Yes, rigid means no deformation, stress or strain. Rigid bodies are able to transfer forces from one place to another. Most loads and boundary conditions including contact can be applied to a rigid body in the same way as can be applied to a flexible body, but not every single thing. In older versions, you needed to substitue a Fixed Joint for a Fixed Support. Another example is with contact between two flexible bodies, you are free to flip the Target and Contact side of the contact definition, but when one side of the pair is rigid, that side must be the Target side. The mesher will automatically create surface elements on the Target faces to pickup the contact forces to apply to the rigid body and transfer to another part of the rigid body.
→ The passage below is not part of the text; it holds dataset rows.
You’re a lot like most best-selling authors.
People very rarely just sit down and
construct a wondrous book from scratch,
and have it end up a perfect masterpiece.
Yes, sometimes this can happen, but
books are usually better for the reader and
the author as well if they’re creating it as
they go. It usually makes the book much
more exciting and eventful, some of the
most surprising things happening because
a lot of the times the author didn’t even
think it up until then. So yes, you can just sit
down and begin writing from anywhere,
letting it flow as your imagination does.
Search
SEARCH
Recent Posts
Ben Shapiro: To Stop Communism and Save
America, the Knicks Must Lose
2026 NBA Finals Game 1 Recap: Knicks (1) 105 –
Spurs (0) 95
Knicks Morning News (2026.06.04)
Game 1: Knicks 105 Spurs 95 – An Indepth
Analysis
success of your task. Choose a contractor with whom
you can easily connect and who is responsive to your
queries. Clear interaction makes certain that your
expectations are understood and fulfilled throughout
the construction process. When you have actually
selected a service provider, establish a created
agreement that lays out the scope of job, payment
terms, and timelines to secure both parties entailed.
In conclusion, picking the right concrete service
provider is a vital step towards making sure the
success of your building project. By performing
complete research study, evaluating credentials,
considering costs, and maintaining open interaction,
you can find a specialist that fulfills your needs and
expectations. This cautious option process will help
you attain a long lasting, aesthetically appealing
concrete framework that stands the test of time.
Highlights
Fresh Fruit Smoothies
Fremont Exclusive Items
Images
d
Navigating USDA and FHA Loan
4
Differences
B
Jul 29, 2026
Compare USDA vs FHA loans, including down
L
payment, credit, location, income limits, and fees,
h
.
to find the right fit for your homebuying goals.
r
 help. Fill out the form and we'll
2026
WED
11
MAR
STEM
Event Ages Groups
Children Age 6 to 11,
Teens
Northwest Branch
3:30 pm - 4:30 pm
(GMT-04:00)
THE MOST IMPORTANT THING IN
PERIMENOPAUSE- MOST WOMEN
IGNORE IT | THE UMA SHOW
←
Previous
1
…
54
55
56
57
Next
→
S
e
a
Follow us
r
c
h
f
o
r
I don’t know if imported pressures are supported on a rigid body. If they are, then surface nodes and elements will automatically be created. If they aren’t then you have to make that body flexible.

Given your purpose, you could start with the concrete parts such as the pier etc as rigid bodies and leave the steel parts as flexible bodies. If you need stress and strain in the concrete parts, you could change them back to flexible after you solve for the steel parts.
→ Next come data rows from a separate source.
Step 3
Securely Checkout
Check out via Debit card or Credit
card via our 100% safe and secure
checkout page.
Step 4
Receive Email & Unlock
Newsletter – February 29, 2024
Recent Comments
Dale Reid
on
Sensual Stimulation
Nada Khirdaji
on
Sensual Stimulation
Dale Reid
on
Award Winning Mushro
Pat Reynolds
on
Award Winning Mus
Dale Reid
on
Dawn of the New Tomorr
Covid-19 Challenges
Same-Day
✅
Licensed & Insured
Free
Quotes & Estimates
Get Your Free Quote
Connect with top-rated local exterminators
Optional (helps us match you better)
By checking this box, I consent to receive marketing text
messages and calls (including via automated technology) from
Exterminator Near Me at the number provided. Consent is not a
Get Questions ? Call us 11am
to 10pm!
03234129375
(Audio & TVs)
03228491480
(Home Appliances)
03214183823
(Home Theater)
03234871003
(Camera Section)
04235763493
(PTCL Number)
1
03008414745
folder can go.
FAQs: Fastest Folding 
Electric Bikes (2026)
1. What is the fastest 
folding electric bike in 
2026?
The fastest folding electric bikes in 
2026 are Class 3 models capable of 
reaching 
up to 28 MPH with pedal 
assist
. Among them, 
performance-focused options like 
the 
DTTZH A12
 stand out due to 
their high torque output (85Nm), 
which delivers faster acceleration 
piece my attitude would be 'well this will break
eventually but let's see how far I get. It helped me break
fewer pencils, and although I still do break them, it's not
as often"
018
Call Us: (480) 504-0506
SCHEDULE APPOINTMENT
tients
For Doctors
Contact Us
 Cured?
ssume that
I will caution you that meshing thin walled structures such as the bridge girder with 3D solid elements has some requirements on the number of elements through the thickness. Where the plate experiences bending stress, there should be a minimum of 4 linear or 2 quadratic elements through the thickness to get accurate stress output. The default element order is quadratic, but you should set that manually and not leave it program controlled.

On the girder, it would be more efficient in terms of solution time to have shell elements instead of solid elements. That means going back to geometry and using the Midsurface feature to extract a surface to mesh with shell elements. The benefit of shell elements is that internally it can calculate stress at 5 or more points through the thickness so the accuracy of stress is high even with a fairly coarse mesh. This would also make the solution compute in much less time.
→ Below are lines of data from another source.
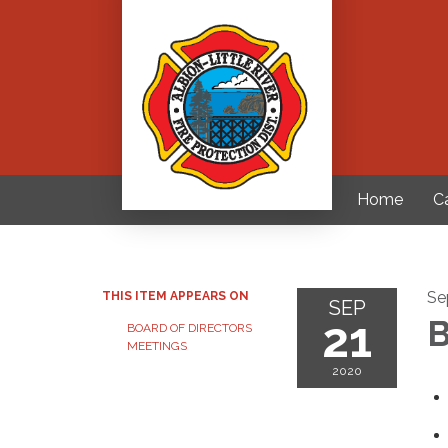
Home
C
Se
THIS ITEM APPEARS ON
SEP
21
B
BOARD OF DIRECTORS
MEETINGS
2020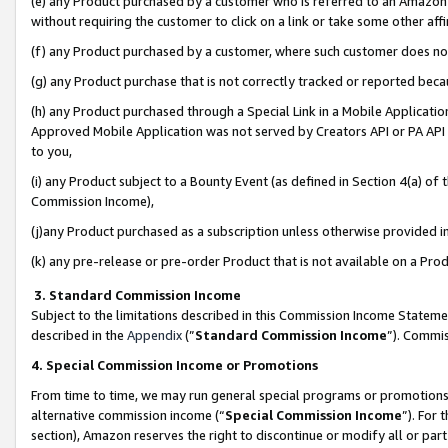
(e) any Product purchased by a customer who is referred to an Amazon Si
without requiring the customer to click on a link or take some other affi
(f) any Product purchased by a customer, where such customer does no
(g) any Product purchase that is not correctly tracked or reported bec
(h) any Product purchased through a Special Link in a Mobile Applicatio
Approved Mobile Application was not served by Creators API or PA API (
to you,
(i) any Product subject to a Bounty Event (as defined in Section 4(a) o
Commission Income),
(j)any Product purchased as a subscription unless otherwise provided 
(k) any pre-release or pre-order Product that is not available on a Prod
3. Standard Commission Income
Subject to the limitations described in this Commission Income Statem
described in the
Appendix
(”
Standard Commission Income
”). Commis
4. Special Commission Income or Promotions
From time to time, we may run general special programs or promotions 
alternative commission income (“
Special Commission Income
”). For
section), Amazon reserves the right to discontinue or modify all or par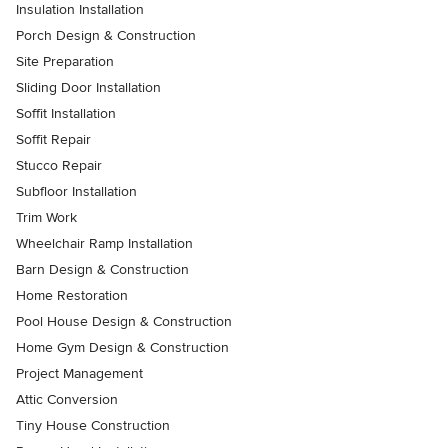
Insulation Installation
Porch Design & Construction
Site Preparation
Sliding Door Installation
Soffit Installation
Soffit Repair
Stucco Repair
Subfloor Installation
Trim Work
Wheelchair Ramp Installation
Barn Design & Construction
Home Restoration
Pool House Design & Construction
Home Gym Design & Construction
Project Management
Attic Conversion
Tiny House Construction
One compromise is to use the SOLSH190 element, which is specially formulated to be more accurate with bending stresses when there is only 1 layer of elements through the thickness. The difficulty of using that element is that you must ensure that the body can be meshed using a sweep mesh control because the element has a through-thickness direction which must be correctly oriented for it to work properly. A solid element has no such thing.

One more way to have the best of both worlds is in geometry, place a cutting plane one road-width away from the bearings along the axis of the span. Split the solid geometry using that plane. Convert to midsurface the girder between the pier where it is very easy to use midsurfacing. Leave as solid the complex geometry near the bearings. Use Bonded Contact to connect the edges of the midsurface to the cut face of the solids on the bearing side of the cutting plane.